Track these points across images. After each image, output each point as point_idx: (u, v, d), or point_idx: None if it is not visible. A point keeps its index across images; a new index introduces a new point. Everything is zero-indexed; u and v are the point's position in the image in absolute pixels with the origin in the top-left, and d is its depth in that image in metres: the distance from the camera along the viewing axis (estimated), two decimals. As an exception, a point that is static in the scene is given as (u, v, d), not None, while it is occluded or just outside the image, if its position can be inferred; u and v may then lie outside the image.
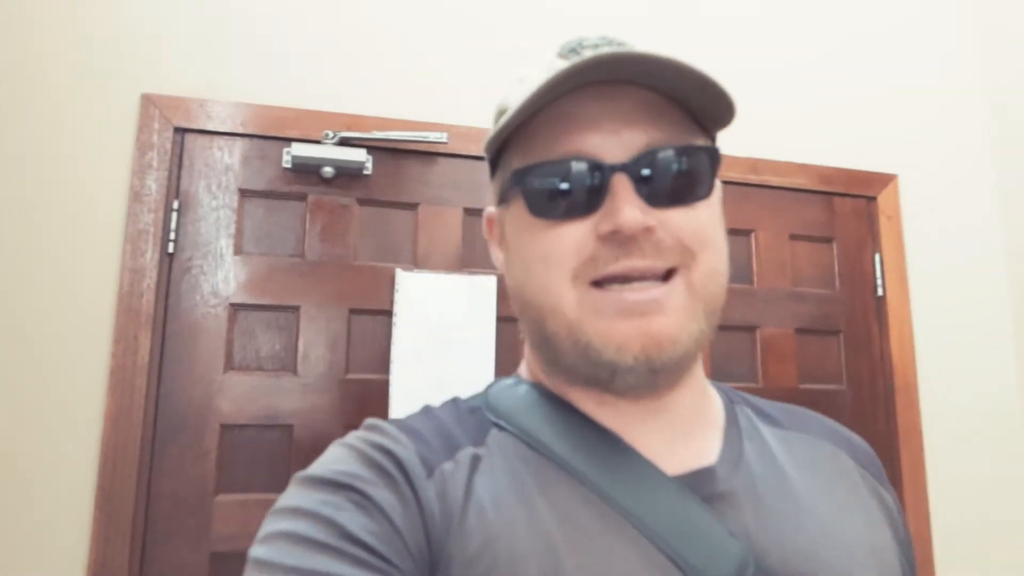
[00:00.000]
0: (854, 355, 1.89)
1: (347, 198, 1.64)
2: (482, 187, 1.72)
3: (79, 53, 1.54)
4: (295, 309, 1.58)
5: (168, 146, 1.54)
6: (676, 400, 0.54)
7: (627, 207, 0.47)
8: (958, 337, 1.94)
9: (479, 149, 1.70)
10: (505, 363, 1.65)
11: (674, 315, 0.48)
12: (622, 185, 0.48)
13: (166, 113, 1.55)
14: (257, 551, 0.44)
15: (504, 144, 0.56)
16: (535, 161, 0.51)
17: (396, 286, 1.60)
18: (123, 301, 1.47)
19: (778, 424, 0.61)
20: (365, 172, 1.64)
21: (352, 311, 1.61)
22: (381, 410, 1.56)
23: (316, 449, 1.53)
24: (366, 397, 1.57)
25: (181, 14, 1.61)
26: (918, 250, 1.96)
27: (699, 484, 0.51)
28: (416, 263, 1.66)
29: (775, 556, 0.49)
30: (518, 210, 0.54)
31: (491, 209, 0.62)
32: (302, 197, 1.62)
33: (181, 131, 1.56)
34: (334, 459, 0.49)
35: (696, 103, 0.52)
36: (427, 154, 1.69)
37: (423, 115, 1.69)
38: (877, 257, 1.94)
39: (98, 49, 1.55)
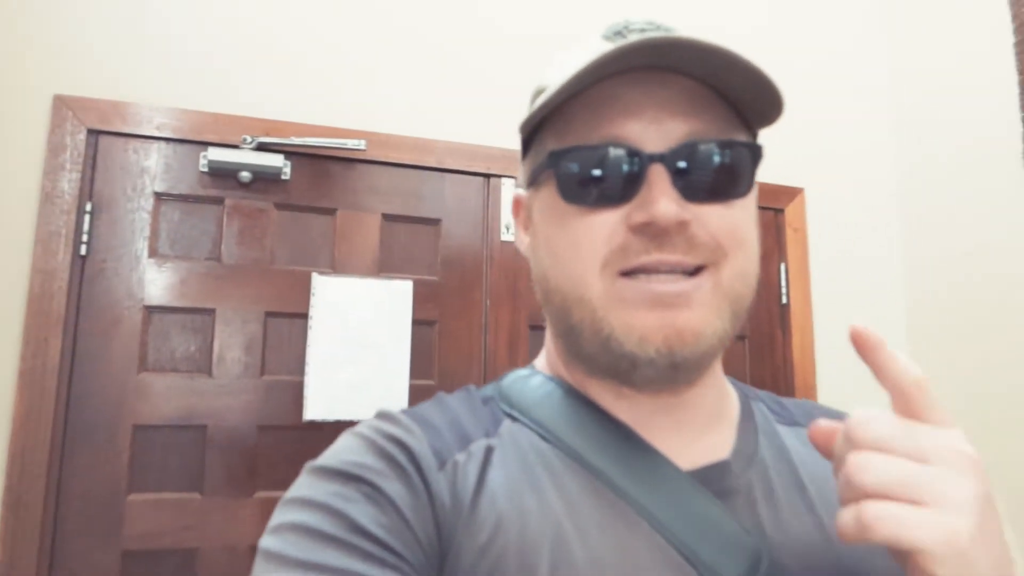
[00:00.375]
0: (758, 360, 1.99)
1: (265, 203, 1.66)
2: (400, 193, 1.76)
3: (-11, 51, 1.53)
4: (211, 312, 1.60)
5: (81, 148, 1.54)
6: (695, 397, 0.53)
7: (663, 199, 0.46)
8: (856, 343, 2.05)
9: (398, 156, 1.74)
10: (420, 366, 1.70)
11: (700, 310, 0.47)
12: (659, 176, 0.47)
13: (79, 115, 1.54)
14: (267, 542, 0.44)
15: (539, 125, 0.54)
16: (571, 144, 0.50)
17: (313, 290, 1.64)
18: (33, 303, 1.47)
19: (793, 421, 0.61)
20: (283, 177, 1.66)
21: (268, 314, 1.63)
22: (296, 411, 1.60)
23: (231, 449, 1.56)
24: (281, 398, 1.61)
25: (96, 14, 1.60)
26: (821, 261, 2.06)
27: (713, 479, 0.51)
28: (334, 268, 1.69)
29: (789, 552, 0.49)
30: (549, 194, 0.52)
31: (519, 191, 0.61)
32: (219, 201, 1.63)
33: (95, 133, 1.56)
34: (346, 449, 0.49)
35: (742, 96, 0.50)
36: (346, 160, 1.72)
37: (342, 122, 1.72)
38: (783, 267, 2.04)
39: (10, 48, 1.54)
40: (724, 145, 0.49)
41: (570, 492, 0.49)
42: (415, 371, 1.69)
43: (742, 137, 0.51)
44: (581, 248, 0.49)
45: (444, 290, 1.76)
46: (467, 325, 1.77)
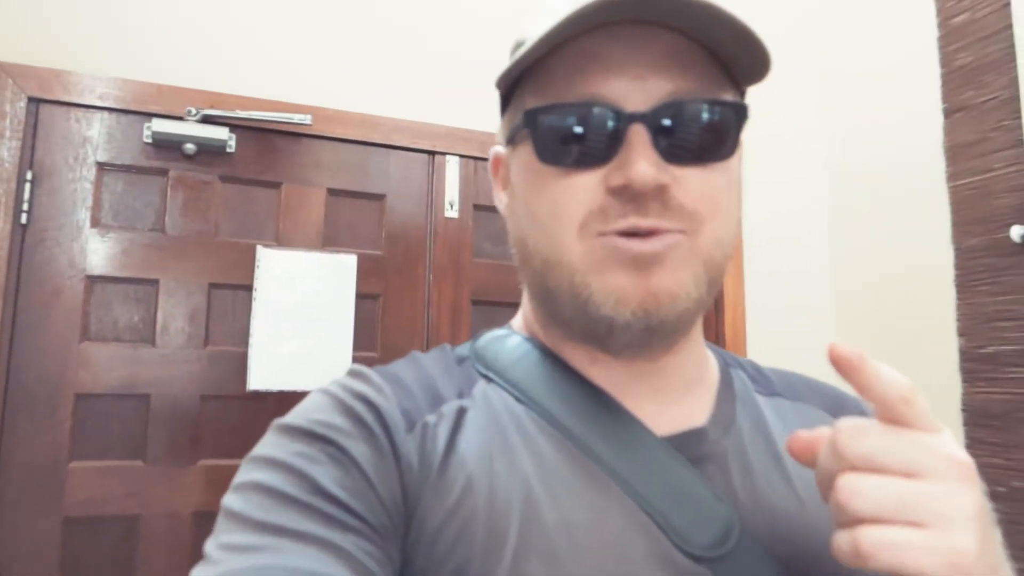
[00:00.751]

------

* [EXERCISE PROMPT] What you give back must match the entries exactly, apart from the omitted pictures.

* [EXPECTED OUTPUT]
Track these points across images. After each image, output each point as point_idx: (u, v, d), or point_idx: None if it is not visible. A point keeps its index across images; a new index introduces a new point. Everything is zero-indexed; u and v are the point's position in the image in absolute pixels with the origin in the top-left, and d is its depth in that image in metres: the distance from the camera along the viewing axis (estimated), two decimals. As an exception, a point that is static in the scene is given as (u, v, d), not None, while it is occluded or just outside the image, if its position can be inferred; u and v may then lie outside the image.
[00:00.000]
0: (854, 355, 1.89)
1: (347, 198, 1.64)
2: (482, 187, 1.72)
3: (79, 53, 1.54)
4: (295, 309, 1.58)
5: (168, 146, 1.54)
6: (676, 400, 0.54)
7: (627, 207, 0.47)
8: (958, 337, 1.94)
9: (479, 149, 1.70)
10: (505, 363, 1.65)
11: (674, 315, 0.48)
12: (622, 185, 0.48)
13: (166, 113, 1.55)
14: (257, 551, 0.44)
15: (504, 144, 0.56)
16: (535, 161, 0.51)
17: (396, 286, 1.60)
18: (123, 301, 1.47)
19: (778, 424, 0.61)
20: (365, 172, 1.64)
21: (352, 311, 1.61)
22: (381, 410, 1.56)
23: (316, 449, 1.53)
24: (366, 397, 1.57)
25: (181, 14, 1.61)
26: (918, 250, 1.96)
27: (699, 484, 0.51)
28: (416, 263, 1.66)
29: (775, 556, 0.49)
30: (518, 210, 0.54)
31: (491, 209, 0.62)
32: (302, 197, 1.62)
33: (181, 131, 1.56)
34: (334, 459, 0.49)
35: (696, 103, 0.52)
36: (427, 154, 1.69)
37: (423, 115, 1.69)
38: (877, 257, 1.94)
39: (98, 49, 1.55)
[00:00.375]
0: (758, 360, 1.99)
1: (265, 203, 1.66)
2: (400, 193, 1.76)
3: (-11, 51, 1.53)
4: (211, 312, 1.60)
5: (81, 148, 1.54)
6: (695, 397, 0.53)
7: (663, 199, 0.46)
8: (856, 343, 2.05)
9: (398, 156, 1.74)
10: (420, 366, 1.70)
11: (700, 310, 0.47)
12: (659, 176, 0.47)
13: (79, 115, 1.54)
14: (267, 542, 0.44)
15: (539, 125, 0.54)
16: (571, 144, 0.50)
17: (313, 290, 1.64)
18: (33, 303, 1.47)
19: (793, 421, 0.61)
20: (283, 177, 1.66)
21: (268, 314, 1.63)
22: (296, 411, 1.60)
23: (231, 449, 1.56)
24: (281, 398, 1.61)
25: (96, 14, 1.60)
26: (821, 261, 2.06)
27: (713, 479, 0.51)
28: (334, 268, 1.69)
29: (789, 552, 0.49)
30: (549, 194, 0.52)
31: (519, 191, 0.61)
32: (219, 201, 1.63)
33: (95, 133, 1.56)
34: (346, 449, 0.49)
35: (742, 96, 0.50)
36: (346, 160, 1.72)
37: (342, 122, 1.72)
38: (783, 267, 2.04)
39: (10, 48, 1.54)
40: (724, 145, 0.49)
41: (570, 492, 0.49)
42: (415, 371, 1.69)
43: (742, 137, 0.51)
44: (581, 248, 0.49)
45: (444, 290, 1.76)
46: (467, 325, 1.77)
[00:00.751]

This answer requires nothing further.